De origen chechén, los hermanos Tsarnaev llegaron hace una década a los Estados Unidos como refugiados políticos y, según quienes les conocían, eran dos jóvenes muy parecidos a la generalidad de los estadounidenses de su misma edad.
El hermano mayor, Tamerlán, es descrito por sus allegados y conocidos como una persona más vehemente y abierta, pero Dzhokhar, por el contrario, era tenido como el tímido de los dos.
Esa diferencia de carácter fue la que intentó utilizar como argumento la defensa de Dzhokhar para evitar que fuera condenado a la pena de muerte, algo que finalmente fue rechazado por el jurado y le llevará al corredor de la muerte en una prisión federal y posiblemente a un largo proceso de apelaciones.
Como último intento de demostrar arrepentimiento, y pese a que esa declaración no iba a cambiar la sentencia, Tsarnaev se dirigió a víctimas y miembros del jurado para pedir perdón con lágrimas en los ojos “por el irreparable daño provocado”.
“Siento las vidas que arrebaté, el sufrimiento que he causado y el daño que he provocado, el irreparable daño”, aseguró Tsarnaev en su breve alegato final, en el que pidió “la misericordia de Alá”.
Según la estrategia de la defensa, el joven cometió junto con su hermano mayor los atentados con dos bombas caseras elaboradas con ollas de presión llenas de hierros y clavos, colocadas en la línea de meta de la maratón, influenciado por su hermano mayor, quien se había radicalizado y convertido en un militante yihadista.
Tamerlán murió en la noche del 18 de abril, varios días después del atentado, tras una espectacular persecución en los suburbios de Boston, en la que también resultó muerto el agente Sean Collier, de la Policía del Instituto Tecnológico de Massachusetts (MIT).
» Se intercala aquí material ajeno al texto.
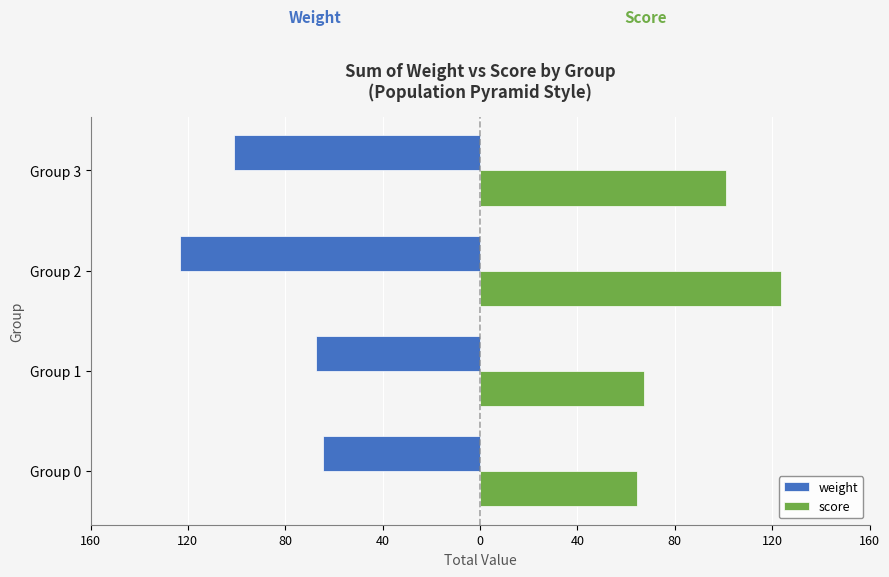

Which series has the widest spread of values?

weight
Dzhokhar, por su lado, consiguió darse a la fuga y esconderse en el bote de recreo de un residente de la localidad de Watertown hasta que fue descubierto y detenido y donde escribió una confesión en la que justificaba las muertes y ha sido una de las pruebas que más ha pesado en su contra en el juicio.
Al cierre del juicio, los familiares de las víctimas aseguraron que no han conseguido ver ningún arrepentimiento sincero en el acusado.
“Me arrepiento de haber querido escucharle hablar, porque no ha mostrado remordimiento ni empatía por destrozar nuestras vidas”, aseguró Lynn Julian, superviviente del atentado.